By Victoria Kuglin and Cosette Schulz
Next week, students will get the chance to once again elect a governing body for the Ryerson Students’ Union. But there is one difference between RSU elections and elections for other governing student bodies: there is no online voting system.
“We’ve found that paper ballots are the most democratic way to vote,” said current RSU president Melissa Palermo. “There are more checks and balances in place, and we’ve gotten a consistently higher voter turnout than other student elections.”
According to Palermo, paper voting is also easier to keep track of: if a candidate loses by a small margin, paper ballots make it easier to do a recount, whereas for online voting, this data is “inaccessible” once voting closes. Though Palermo believes this is a more accountable system, and affords more transparency, both the Board of Governors and senate elections have made the decision to switch over to online polling stations to help give commuter students a better chance to get involved in student politics.
The union’s chief returning officer, Zachary Smith, and internal co-ordinator Casey Chu Cheong oversee the voting process: where and when the voting happens, as well as the method of polling. This year, there are nine voting booths at what Smith calls “high volume areas.”
“I don’t know whether (their choice of location) is based on past practice and they know where to put it,” said Smith. “But I guess it’s based on that.”

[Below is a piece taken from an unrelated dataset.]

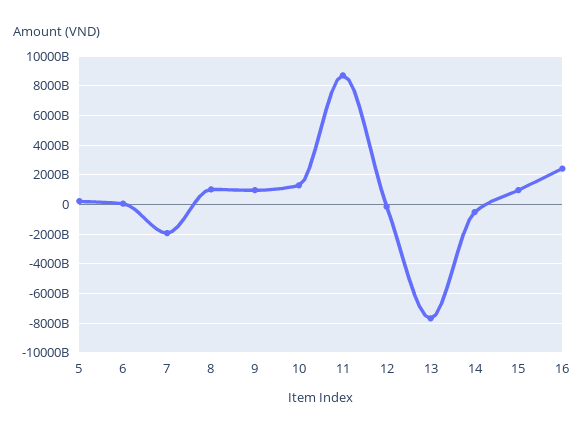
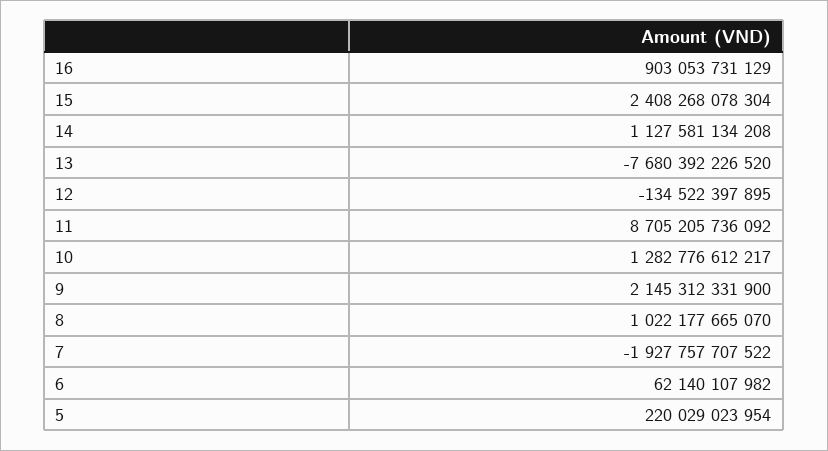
9: 1000000000000 -> 2145312331900
14: -500000000000 -> 1127581134208
15: 1000000000000 -> 2408268078304
16: 2500000000000 -> 903053731129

The chief returning officer position is a short-term job posted by the RSU, which Smith said he will hold until a few weeks after the election. After an election, the chief returning officer prepares a report evaluating the election process and making suggestions for the future, which is then made available upon request.
Smith said the subject of online voting has never been discussed with him.
“I’m not sure what the numbers tend to be in previous elections,” he said. “If … I could see that the numbers of participation have officially lowered, that might be something I’d be willing to put in my report.”
In order for online voting to be implemented, a policy would have to be drawn up and discussed by the students’ union.
Corey Scott is the Equity and Campaigns Organiser for RyeACCESS, a collective that concerns itself with improving life on campus for students with disabilities.
Scott recognizes the importance of accessibility for students with mobility issues, though says that there are visible declines in voter turnout when polls are opened online.
“We worry that there is a trend to appropriate and assume the experience of students with disabilities rather than to understand what accommodations could look like,” Scott said.
“For instance, if polling stations are located on the main floors, in high traffic areas on campus, why would it be any different than a student without a mobility device or accommodation? If the polling booth was on the plateau of a staircase we would be much more concerned.”
The notion of online voting may seem convenient, but it can prevent exposure to campaigners and remove students from the actual election process if they’re simply using a screen reader rather than walking through school buildings with polling stations, Scott adds.
“Instead of treating disability and accessibility as a subtext for online voting, I think that a lot of students would rather see mental and physical accessibility issues as the main text for election issues,” he said. “That’s how we get engaged.”
Voting stations are typically open for three days. Polls for the 2014 elections are open on Feb. 3-5.